Benefit of Receiving Loan-Level Performance Data Daily
What would have happened if there had been access to loan-level deal specific data daily and its forced recognition of the deterioration in loan underwriting and performance in the years leading up to the current financial crisis? A significant amount of losses could have been avoided if investors had access to loan-level deal specific data daily and had been able to accurately assess the risk in securitizations.
It has been reported that securitization investors like Goldman Sachs and Morgan Stanley who had this data daily recognized that risk was mispriced, stopped buying new securities by late 2006 and in fact went further and shorted the subprime market. According to the Securities Industry and Financial Market Association, over $1.75 trillion in non-agency mortgage backed securities, home equity loan-backed securities and CDOs were issued globally between the time Goldman Sachs and Morgan Stanley decided to stop buying such securities and the beginning of the credit crisis in 2007. Analysts and traders estimate that there were several hundred billion dollars of losses on these thinly traded securities.
These losses would have been avoidable if either the other investors had exerted market discipline (based on more up-to-date data) by not providing liquidity for unsustainable origination practices or regulators had noticed that securities firms (such as Goldman Sachs and Morgan Stanley) with access to loan-level performance data daily were placing massive shorts on the market and intervened.
In addition, there were other avoidable losses in the financial system as there were loans made during this time period that ended up on the balance sheets of financial institutions both to replace the loans sold into the capital markets and to grow the financial institutions' internal loan portfolios. If market discipline had been exerted in late 2006, these loans might not have been made. These loans have also incurred a significant amount of losses. At a minimum, the benefit to the financial system from providing loan-level deal specific data on a daily basis would be several hundred billion dollars of losses avoided.

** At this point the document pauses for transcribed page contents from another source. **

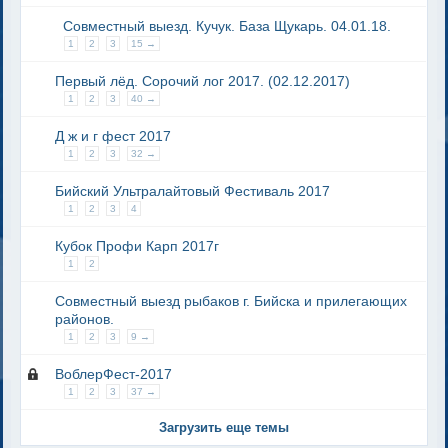
Совместный выезд. Кучук. База Щукарь. 04.01.18.
1
2
3
15 →
Первый лёд. Сорочий лог 2017. (02.12.2017)
1
2
3
40 →
Д ж и г фест 2017
1
2
3
32 →
Бийский Ультралайтовый Фестиваль 2017
1
2
3
4
Кубок Профи Карп 2017г
1
2
Совместный выезд рыбаков г. Бийска и прилегающих
районов.
1
2
3
9 →
ВоблерФест-2017
1
2
3
37 →
Загрузить еще темы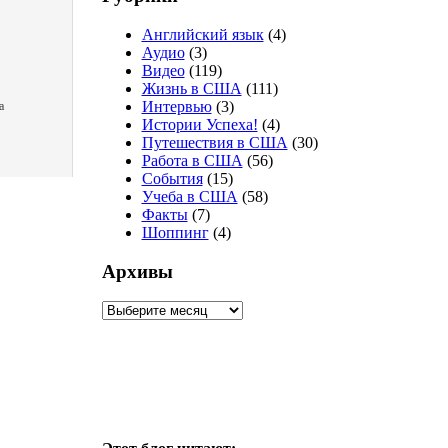
Английский язык
(4)
Аудио
(3)
Видео
(119)
Жизнь в США
(111)
Интервью
(3)
а
Истории Успеха!
(4)
Путешествия в США
(30)
Работа в США
(56)
События
(15)
Учеба в США
(58)
Факты
(7)
Шоппинг
(4)
Архивы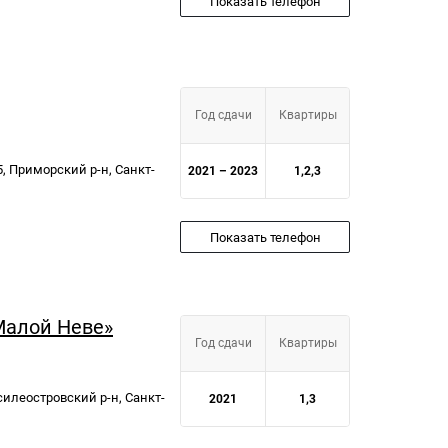
Показать телефон
Год сдачи
Квартиры
5, Приморский р-н, Санкт-
2021 – 2023
1,2,3
Показать телефон
Малой Неве»
Год сдачи
Квартиры
Василеостровский р-н, Санкт-
2021
1,3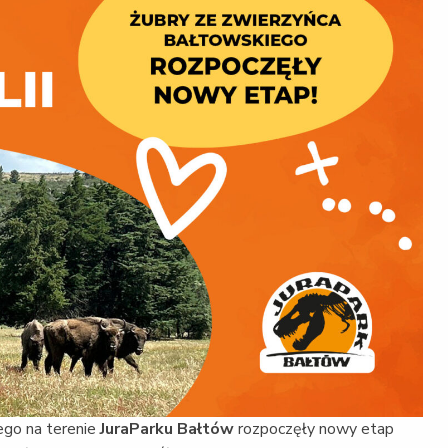
ego na terenie
JuraParku Bałtów
rozpoczęły nowy etap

Benefit Outweighs Cost of Providing Loan-Level Data Daily
The annual cost of providing loan-level deal specific data daily for securitization and covered bond transactions will be much lower than the losses described above. In order to provide this data, a new data-handling infrastructure will be needed to collect, store and distribute this information.
Based on the cost for comparable information services for securitizations, the on-going annual cost of the infrastructure for loan-level deal specific performance data daily would be approximately 5 basis points (0.05%) of the principal amount of the loans that are supporting a particular securitization or covered bond.
By spending 0.05% per year of the amount of the loan collateral, the covered bond and securitization market can avoid repeating the several hundred billion dollars of losses from not being able to accurately assess and price the risk of securitizations. Spending such amount will also restore confidence in and restart the securitization markets.